Even if you choose to ignore their inventive one-shot ideas and wide range of unusual firepower, the Aleste series remains an excellent example of a genre famed and feared for its demanding action and unforgiving difficulty, and for all their many differences there's still a cohesiveness to the series; an intangible feel that unites them even if on paper they appear to be worlds apart. Specific shot types may come and go (as does the ability to manually switch between types of types, as in Super Aleste, at will) but they always fall into similar roles, always giving players the opportunity to pick up some sort of generic all-rounder, a defensively orbiting helper, powerful lasers, or a homing attack.

The same thinking applies to how they're collected and powered up too: Maybe this game the pickup icons slowly rotate through all the available choices as they lazily make their way down the screen or shoot away at high speed when released from their ground-based starting points, but they always leave you asking the same questions even under wildly different circumstances – do you want to take the chance to switch to the directional shot that lets you cleanly pick off the upcoming turrets sitting on the sides, or would you be better off with a defensive barrier to absorb some bullets?

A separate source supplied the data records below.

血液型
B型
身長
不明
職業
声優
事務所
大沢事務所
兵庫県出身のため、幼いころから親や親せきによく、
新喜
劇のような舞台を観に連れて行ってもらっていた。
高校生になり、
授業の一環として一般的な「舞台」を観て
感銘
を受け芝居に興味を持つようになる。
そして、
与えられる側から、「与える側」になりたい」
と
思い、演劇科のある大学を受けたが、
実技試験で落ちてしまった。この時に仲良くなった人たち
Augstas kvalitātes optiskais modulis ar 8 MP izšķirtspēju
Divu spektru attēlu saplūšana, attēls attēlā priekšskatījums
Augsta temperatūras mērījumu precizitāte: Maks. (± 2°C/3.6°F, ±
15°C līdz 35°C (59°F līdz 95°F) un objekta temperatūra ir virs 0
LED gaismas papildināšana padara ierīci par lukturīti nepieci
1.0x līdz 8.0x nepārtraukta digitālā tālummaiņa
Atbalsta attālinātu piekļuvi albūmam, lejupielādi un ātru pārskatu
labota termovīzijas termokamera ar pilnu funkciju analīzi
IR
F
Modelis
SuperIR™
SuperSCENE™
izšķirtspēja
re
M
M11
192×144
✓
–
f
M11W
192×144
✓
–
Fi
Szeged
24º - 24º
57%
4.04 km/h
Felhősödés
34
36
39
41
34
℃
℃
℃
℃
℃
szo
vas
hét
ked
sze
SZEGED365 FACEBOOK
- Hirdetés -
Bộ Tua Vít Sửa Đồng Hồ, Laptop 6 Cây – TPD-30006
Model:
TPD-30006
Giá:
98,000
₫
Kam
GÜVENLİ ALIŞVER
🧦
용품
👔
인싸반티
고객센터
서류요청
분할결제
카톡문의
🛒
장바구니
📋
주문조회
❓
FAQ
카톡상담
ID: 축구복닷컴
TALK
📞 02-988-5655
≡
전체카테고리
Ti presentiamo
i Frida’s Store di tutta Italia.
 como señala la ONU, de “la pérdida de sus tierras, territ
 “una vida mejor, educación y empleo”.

You're almost at the boss, do you switch to high-power lasers and try to make it through the tricky swarms preceding it, or do you play it safe and rely on your weaker homing shots and own ability to dodge the inevitable hail of bullets?

While they aren't as famous or as glamorous as some of their arcade-born cousins, there's a clear approach to style and design underpinning Compile's shmups that extends both forwards and backwards from Aleste, running from at least 1986's Guardic (MSX) all the way through to Compile's final 2001 release Zanac X Zanac (PlayStation) – it's a certain texture that seeps into everything from the general pace of the games to the way the weapons on offer interact with the offensive forces heading your way and can even be found in smaller but equally important touches, such as the way the little power-up capsules in Compile's Rude Breaker (PC-98) arc towards you in exactly the same way they do in Musha Aleste.

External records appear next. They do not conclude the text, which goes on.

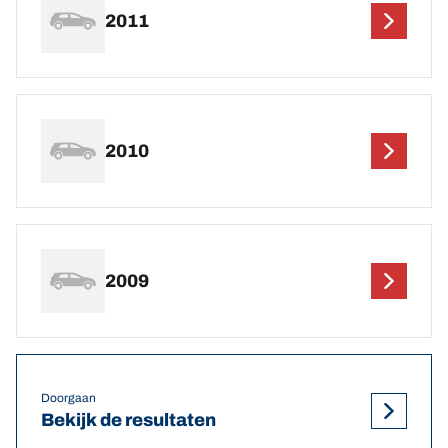
2011
2010
2009
Doorgaan
Bekijk de resultaten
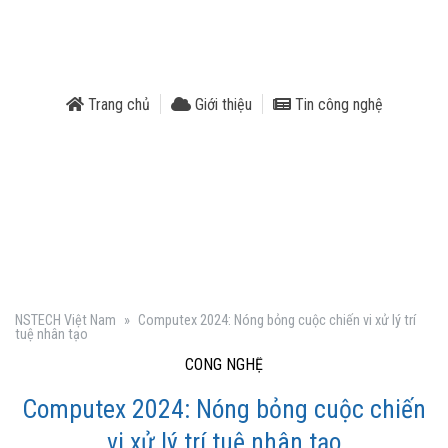
phẩm
Trang chủ
Giới thiệu
Tin công nghệ
NSTECH Việt Nam
»
Computex 2024: Nóng bỏng cuộc chiến vi xử lý trí
tuệ nhân tạo
CÔNG NGHỆ
Computex 2024: Nóng bỏng cuộc chiến
vi xử lý trí tuệ nhân tạo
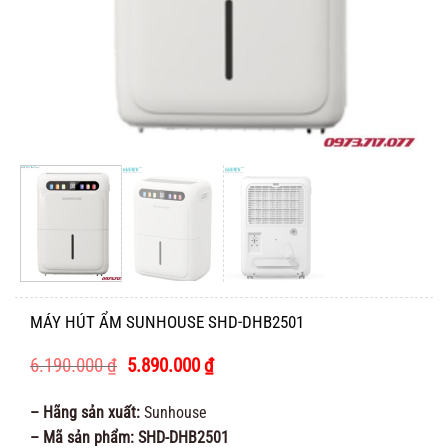
MÁY HÚT ẨM SUNHOUSE SHD-DHB2501
Giá
Giá
6.190.000
₫
5.890.000
₫
gốc
hiện
là:
tại
– Hãng sản xuất:
Sunhouse
6.190.000 ₫.
là:
– Mã sản phẩm: SHD-DHB2501
5.890.000 ₫.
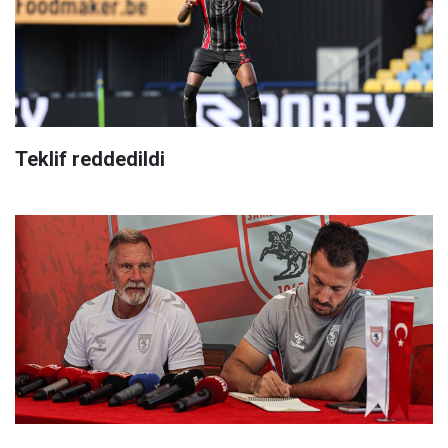
Teklif reddedildi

Of course, with the exception of GG Aleste 3, these games are at best twenty-seven years old, and going back to them today makes it very clear just how much the genre has changed over the decades. Vertical shmups are now almost exclusively thrilling "bullet hell"-style challenges, players doused in wave after wave of hypnotic curtain fire and expected to weave their tiny hitboxes way through largely predetermined "set piece" patterns, none of which does screenshots of Aleste's "Five bullets at a time, maybe" approach to the genre much good.

The key difference is just about every bullet you ever face in Aleste is going to be heading straight for you, turning what by modern shmup standards would be considered a mostly clear screen into deadly assaults by vicious little enemies that always seem to either move too fast or conversely hang around too long for comfort. They're a challenging but not unfair line of shmups, all of them beautifully polished and consistently punching above their weight – and this was a developer that did shmups on the side, a total genre shift when they happened to be in the mood, rather than a company that dedicated themselves to shmupping and nothing else – and they still turned in a string of incredible classics fondly remembered and now officially celebrated decades later, a whirlwind of creativity capable of standing shoulder-to-shoulder with the genre's very best. Not bad for "those Puyo guys", is it?